Saturday, July 8, 2017

Barrons weekend summary

Barrons weekend summary: Positive on Oil, APA, AVGO, FNSR, ADSK, ALXN, EA, SLAB, BWA; Cautious on Volatility, Macau, Steel, ORLY 

Cover story: The active/passive debate in the investing world hasn’t focused on the issue of whether, or how, increased indexing will affect the market; “Indexing works because it can piggyback on the wisdom of the crowd, but its very rise shrinks the crowd whose decisions help make the market.” 

Tech Trader: Positive on AVGO, FNSR: Rampant spending by tech giants such as GOOGL, AMZN, BIDU, FB, MSFT, and AAPL on streaming, artificial intelligence, and other technologies has led to the need for greater Internet infrastructure, boosting chipmakers and fiber-optic suppliers. 

Trader: “With rates rising and multiples under pressure due to tighter monetary policy, it might take more than your run-of-the-mill earnings beat to send stocks higher,” says UBS strategist Julian Emanuel; Since the financial crisis, investors seem to have confused low volatility with low risk, but at this point volatility has become almost completely disconnected from fundamentals; During the first half, picks from the Trader column returned 6.9%, beating the S&P 500’s average gain of 3% during the same period. 

1) “The price of crude oil could touch $60 a barrel before the end of the year, as demand exceeds supply”; traders have had difficulty interpreting the effect on price of recent events in the market, says Citigroup’s Eric Lee; 
2) Positive on APA: Shares of Apache, one of the worst-performing stocks in the market this year, could double as the company’s value is realized by the market or a sale, and some institutional investors are buying; Positive on ADSK, ALXN, EA, SLAB: Companies look attractive on the metric of selling, general, and administrative expenses (SG&A), which academics have linked to future stock returns. 

Mutual Funds Quarterly: 
1) Evidence from the last proxy season indicates the largest passive investors are becoming more active; 
2) Research carried out during the past several years suggests that companies scoring well on gender equality have a tangible edge over less-diverse peers; 
3) Providers of so-called multi-factor exchange traded funds say they should replace funds based on broad-market indexes, but the jury is still out; 
4) A look at leaders and laggards in the second quarter across a range of fund types. 

Follow-Up: Cautious on ORLY: Auto-parts supplier still needs time to get back on track, and shares are down after poor quarterly performance, but investors should hold on to them; Positive on BWA: Company should see increased revenue as automakers sell a higher mix of gasoline models that need to meet fleet efficiency requirements. 

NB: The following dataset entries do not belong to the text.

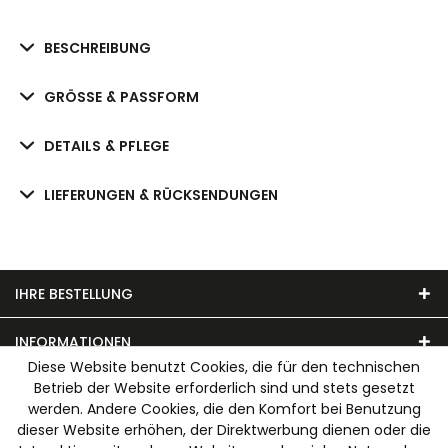
BESCHREIBUNG
GRÖSSE & PASSFORM
DETAILS & PFLEGE
LIEFERUNGEN & RÜCKSENDUNGEN
IHRE BESTELLUNG
INFORMATIONEN
Diese Website benutzt Cookies, die für den technischen
Betrieb der Website erforderlich sind und stets gesetzt
UNSER MODEHAUS
werden. Andere Cookies, die den Komfort bei Benutzung
dieser Website erhöhen, der Direktwerbung dienen oder die
WIR AKZEPTIEREN FOLGENDE ZAHLUNGSARTEN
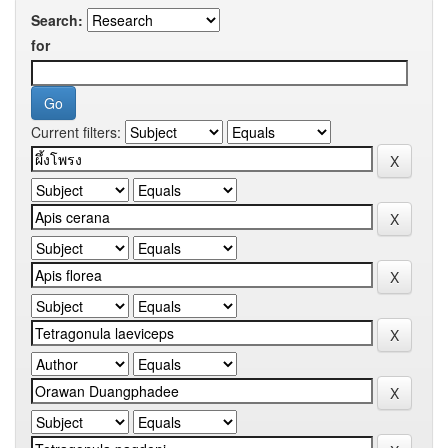
Search:
for
Current filters:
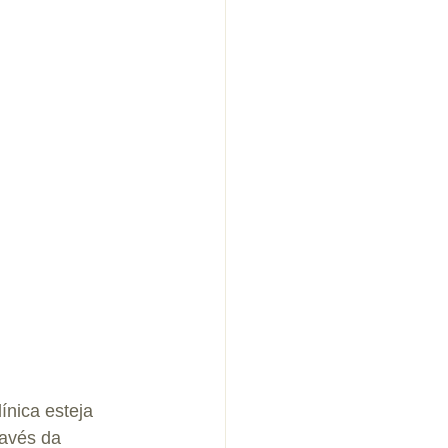
ínica esteja 
avés da 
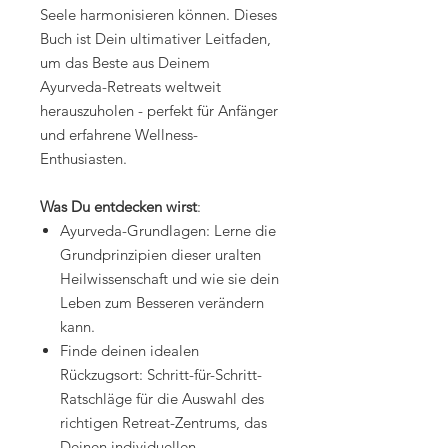
Seele harmonisieren können. Dieses
Buch ist Dein ultimativer Leitfaden,
um das Beste aus Deinem
Ayurveda-Retreats weltweit
herauszuholen - perfekt für Anfänger
und erfahrene Wellness-
Enthusiasten.
Was Du entdecken wirst
:
Ayurveda-Grundlagen: Lerne die
Grundprinzipien dieser uralten
Heilwissenschaft und wie sie dein
Leben zum Besseren verändern
kann.
Finde deinen idealen
Rückzugsort: Schritt-für-Schritt-
Ratschläge für die Auswahl des
richtigen Retreat-Zentrums, das
Deinen individuellen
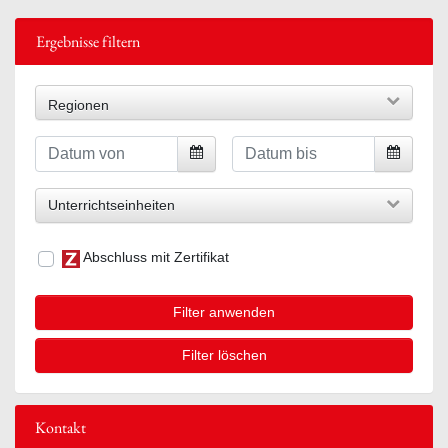
Ergebnisse filtern
Regionen
Unterrichtseinheiten
Abschluss mit Zertifikat
Filter anwenden
Filter löschen
Kontakt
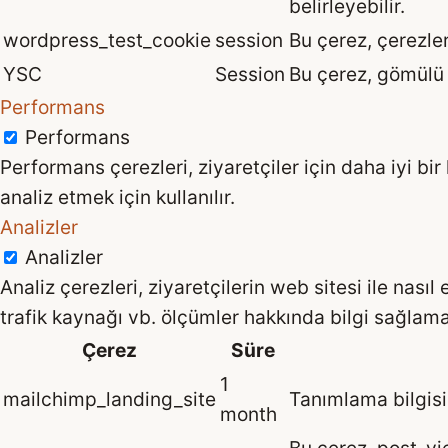
belirleyebilir.
wordpress_test_cookie
session
Bu çerez, çerezleri
YSC
Session
Bu çerez, gömülü 
Performans
Performans
Performans çerezleri, ziyaretçiler için daha iyi 
analiz etmek için kullanılır.
Analizler
Analizler
Analiz çerezleri, ziyaretçilerin web sitesi ile nası
trafik kaynağı vb. ölçümler hakkında bilgi sağlama
Çerez
Süre
1
mailchimp_landing_site
Tanımlama bilgisi,
month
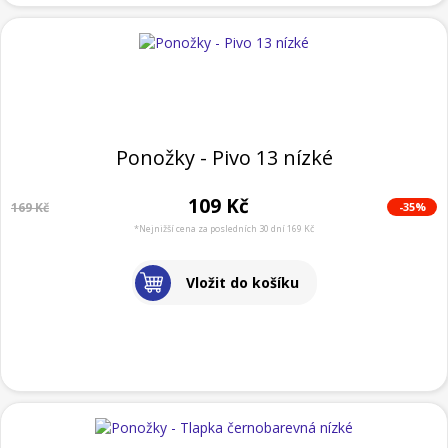
Ponožky - Pivo 13 nízké
109 Kč
-35%
169 Kč
*Nejnižší cena za posledních 30 dní 169 Kč
Vložit do košíku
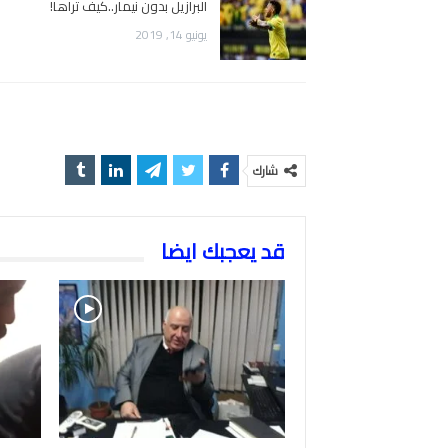
البرازيل بدون نيمار..كيف تراها!
يونيو 14, 2019
شارك
قد يعجبك ايضا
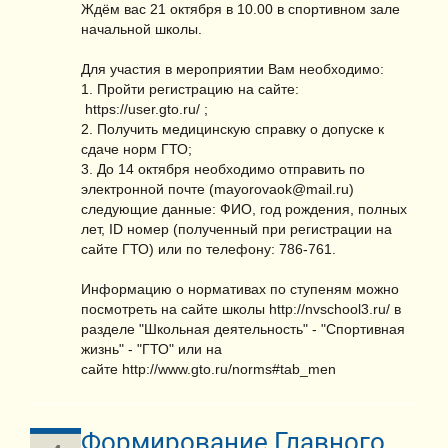
Ждём вас 21 октября в 10.00 в спортивном зале
начальной школы.
Для участия в мероприятии Вам необходимо:
1. Пройти регистрацию на сайте:
https://user.gto.ru/ ;
2. Получить медицинскую справку о допуске к
сдаче норм ГТО;
3. До 14 октября необходимо отправить по
электронной почте (mayorovaok@mail.ru)
следующие данные: ФИО, год рождения, полных
лет, ID номер (полученный при регистрации на
сайте ГТО) или по телефону: 786-761.
Информацию о нормативах по ступеням можно
посмотреть на сайте школы http://nvschool3.ru/ в
разделе "Школьная деятельность" - "Спортивная
жизнь" - "ГТО" или на
сайте http://www.gto.ru/norms#tab_men
Формирование Главного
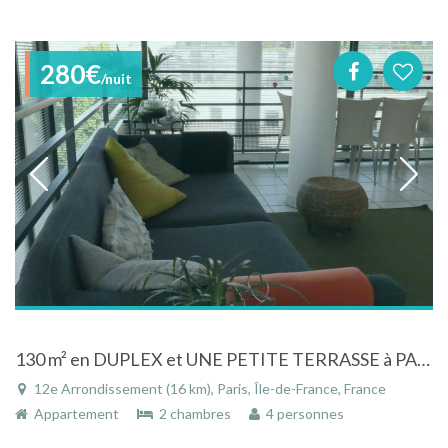
280€
/nuit
130 m² en DUPLEX et UNE PETITE TERRASSE à PARIS 12ème (DAUMESNIL)
12e Arrondissement (16 km), Paris, Île-de-France, France
Appartement
2 chambres
4 personnes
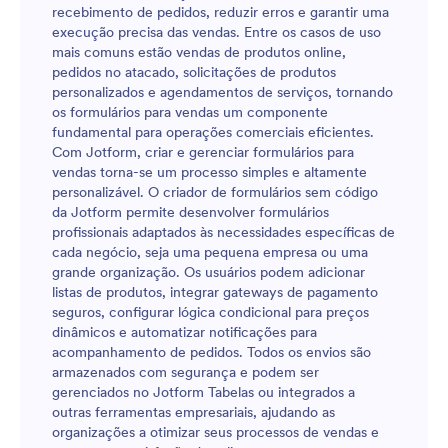
recebimento de pedidos, reduzir erros e garantir uma
execução precisa das vendas. Entre os casos de uso
mais comuns estão vendas de produtos online,
pedidos no atacado, solicitações de produtos
personalizados e agendamentos de serviços, tornando
os formulários para vendas um componente
fundamental para operações comerciais eficientes.
Com Jotform, criar e gerenciar formulários para
vendas torna-se um processo simples e altamente
personalizável. O criador de formulários sem código
da Jotform permite desenvolver formulários
profissionais adaptados às necessidades específicas de
cada negócio, seja uma pequena empresa ou uma
grande organização. Os usuários podem adicionar
listas de produtos, integrar gateways de pagamento
seguros, configurar lógica condicional para preços
dinâmicos e automatizar notificações para
acompanhamento de pedidos. Todos os envios são
armazenados com segurança e podem ser
gerenciados no Jotform Tabelas ou integrados a
outras ferramentas empresariais, ajudando as
organizações a otimizar seus processos de vendas e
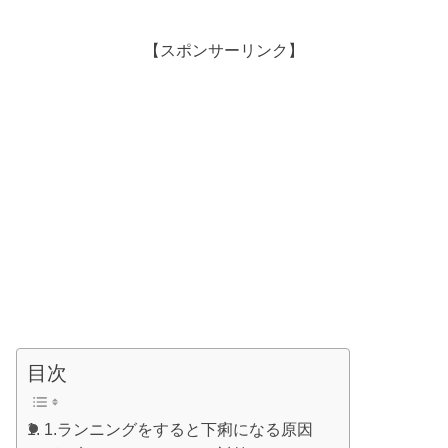
【スポンサーリンク】
目次
1.ランニングをすると下痢になる原因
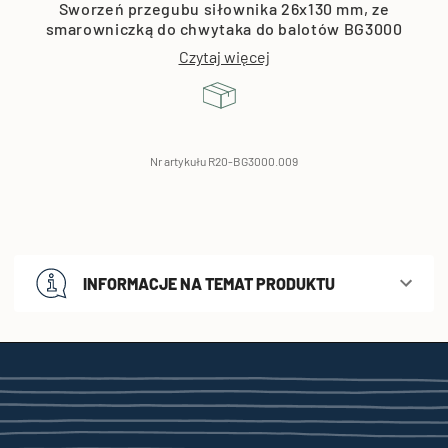
Sworzeń przegubu siłownika 26x130 mm, ze
smarowniczką do chwytaka do balotów BG3000
Czytaj więcej
Nr artykułu R20-BG3000.009
INFORMACJE NA TEMAT PRODUKTU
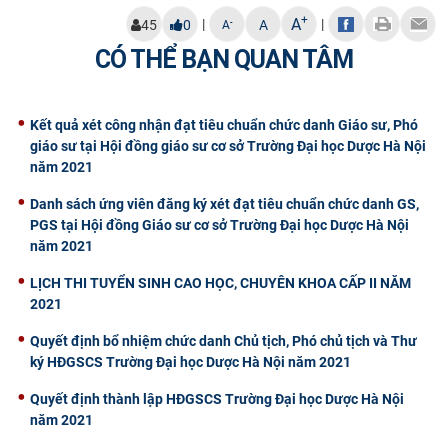
+
CỰU NGƯỜI HỌC
A
|
|
-
45
0
A
A
CÓ THỂ BẠN QUAN TÂM
Kết quả xét công nhận đạt tiêu chuẩn chức danh Giáo sư, Phó
giáo sư tại Hội đồng giáo sư cơ sở Trường Đại học Dược Hà Nội
năm 2021
Danh sách ứng viên đăng ký xét đạt tiêu chuẩn chức danh GS,
PGS tại Hội đồng Giáo sư cơ sở Trường Đại học Dược Hà Nội
năm 2021
​LỊCH THI TUYỂN SINH CAO HỌC, CHUYÊN KHOA CẤP II NĂM
2021
Quyết định bổ nhiệm chức danh Chủ tịch, Phó chủ tịch và Thư
ký HĐGSCS Trường Đại học Dược Hà Nội năm 2021
Quyết định thành lập HĐGSCS Trường Đại học Dược Hà Nội
năm 2021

European Trader: UBS chief Sergio Ermotti’s move to shrink the investment bank to focus on wealth management has “made the firm a strange beast in the financial-services jungle”—and difficult to value. 

Asian Trader: “Investors have been all-in for Macau’s gaming stocks this year, but now it looks like a good time to take some money off the table.”

Emerging Markets: As the U.S. and Mexico undertake the renegotiation of NAFTA, “the more complex subjects of labor mobility and taxes will prove vexing,” leading to a pause in the peso’s rise, some Mexican stock weakness, and an upside for some Mexican bonds. 

Commodities: “China’s economic slowdown, a U.S. bid to halt imports, and a strong dollar are likely to stagnate steel’s price in the near term.” 

Streetwise: The column asks four questions about the stock market: Who is afraid of rising yields? What do Q2 results say about future earnings power? Will earnings peak this year? Is bullish positioning excessive?